┌─ Supplied material

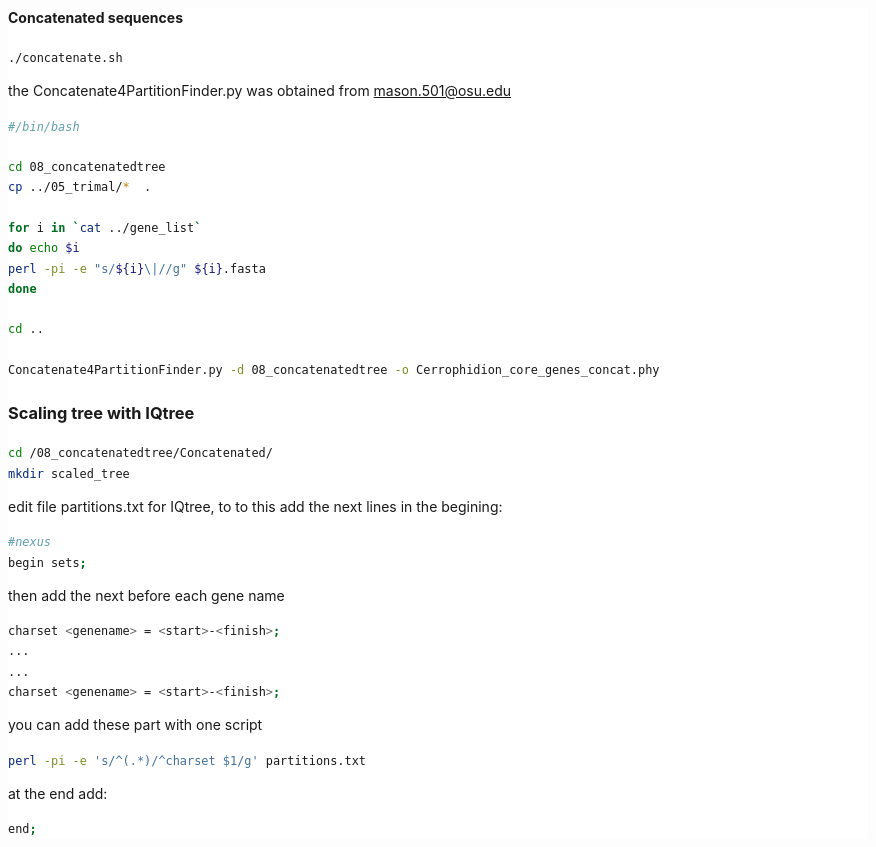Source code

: #### Concatenated sequences

``` bash
./concatenate.sh
```

the Concatenate4PartitionFinder.py was obtained from mason.501@osu.edu

``` bash
#/bin/bash

cd 08_concatenatedtree
cp ../05_trimal/*  .

for i in `cat ../gene_list`
do echo $i
perl -pi -e "s/${i}\|//g" ${i}.fasta
done

cd ..

Concatenate4PartitionFinder.py -d 08_concatenatedtree -o Cerrophidion_core_genes_concat.phy
```

### Scaling tree with IQtree

``` bash
cd /08_concatenatedtree/Concatenated/
mkdir scaled_tree
```

edit file partitions.txt for IQtree, to to this add the next lines in
the begining:

``` bash
#nexus
begin sets;
```

then add the next before each gene name

``` bash
charset <genename> = <start>-<finish>;
...
...
charset <genename> = <start>-<finish>;
```

you can add these part with one script

``` bash
perl -pi -e 's/^(.*)/^charset $1/g' partitions.txt
```

at the end add:

``` bash
end;
```
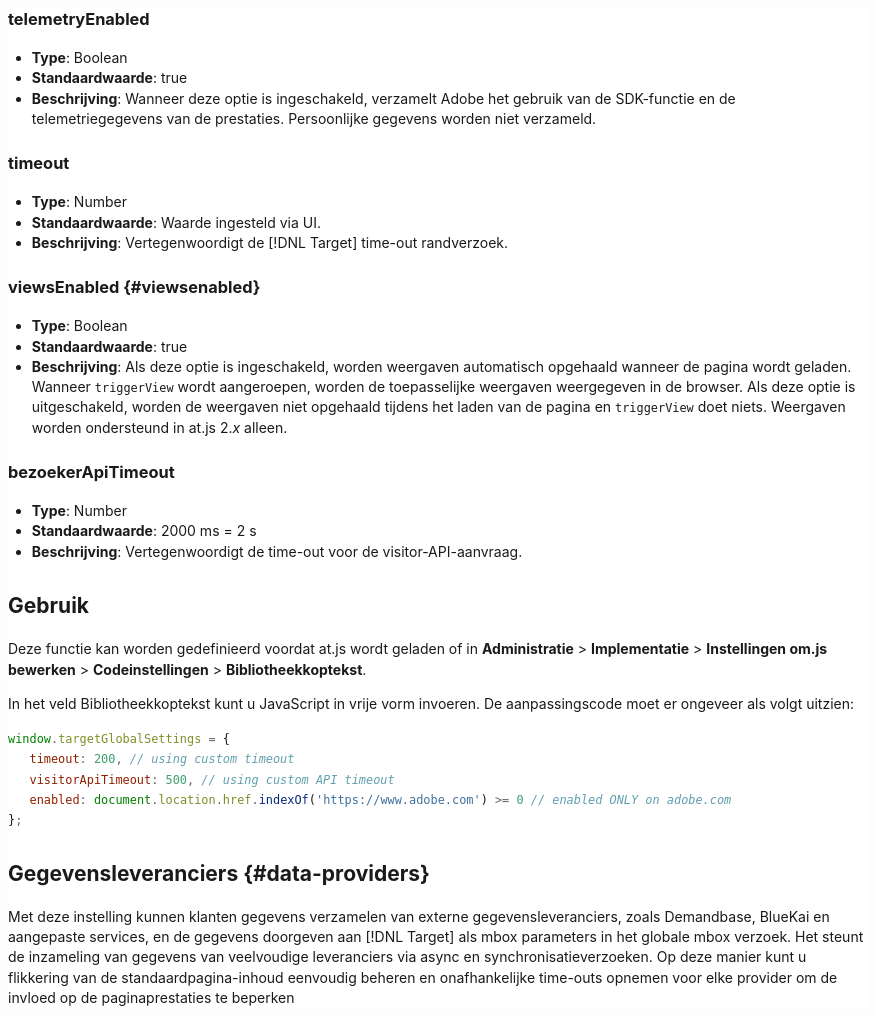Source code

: ### telemetryEnabled

* **Type**: Boolean
* **Standaardwaarde**: true
* **Beschrijving**: Wanneer deze optie is ingeschakeld, verzamelt Adobe het gebruik van de SDK-functie en de telemetriegegevens van de prestaties. Persoonlijke gegevens worden niet verzameld.

### timeout

* **Type**: Number
* **Standaardwaarde**: Waarde ingesteld via UI.
* **Beschrijving**: Vertegenwoordigt de [!DNL Target] time-out randverzoek.

### viewsEnabled {#viewsenabled}

* **Type**: Boolean
* **Standaardwaarde**: true
* **Beschrijving**: Als deze optie is ingeschakeld, worden weergaven automatisch opgehaald wanneer de pagina wordt geladen. Wanneer `triggerView` wordt aangeroepen, worden de toepasselijke weergaven weergegeven in de browser. Als deze optie is uitgeschakeld, worden de weergaven niet opgehaald tijdens het laden van de pagina en `triggerView` doet niets. Weergaven worden ondersteund in at.js 2.*x* alleen.

### bezoekerApiTimeout

* **Type**: Number
* **Standaardwaarde**: 2000 ms = 2 s
* **Beschrijving**: Vertegenwoordigt de time-out voor de visitor-API-aanvraag.

## Gebruik

Deze functie kan worden gedefinieerd voordat at.js wordt geladen of in **Administratie** > **Implementatie** > **Instellingen om.js bewerken** > **Codeinstellingen** > **Bibliotheekkoptekst**.

In het veld Bibliotheekkoptekst kunt u JavaScript in vrije vorm invoeren. De aanpassingscode moet er ongeveer als volgt uitzien:

```javascript {line-numbers="true"}
window.targetGlobalSettings = {
   timeout: 200, // using custom timeout
   visitorApiTimeout: 500, // using custom API timeout
   enabled: document.location.href.indexOf('https://www.adobe.com') >= 0 // enabled ONLY on adobe.com
};
```

## Gegevensleveranciers {#data-providers}

Met deze instelling kunnen klanten gegevens verzamelen van externe gegevensleveranciers, zoals Demandbase, BlueKai en aangepaste services, en de gegevens doorgeven aan [!DNL Target] als mbox parameters in het globale mbox verzoek. Het steunt de inzameling van gegevens van veelvoudige leveranciers via async en synchronisatieverzoeken. Op deze manier kunt u flikkering van de standaardpagina-inhoud eenvoudig beheren en onafhankelijke time-outs opnemen voor elke provider om de invloed op de paginaprestaties te beperken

└─

**Task brief**. Among the lines of the material, find those holding the word "Vertegenwoordigt" and return them.

**Result**.
* **Beschrijving**: Vertegenwoordigt de [!DNL Target] time-out randverzoek.
* **Beschrijving**: Vertegenwoordigt de time-out voor de visitor-API-aanvraag.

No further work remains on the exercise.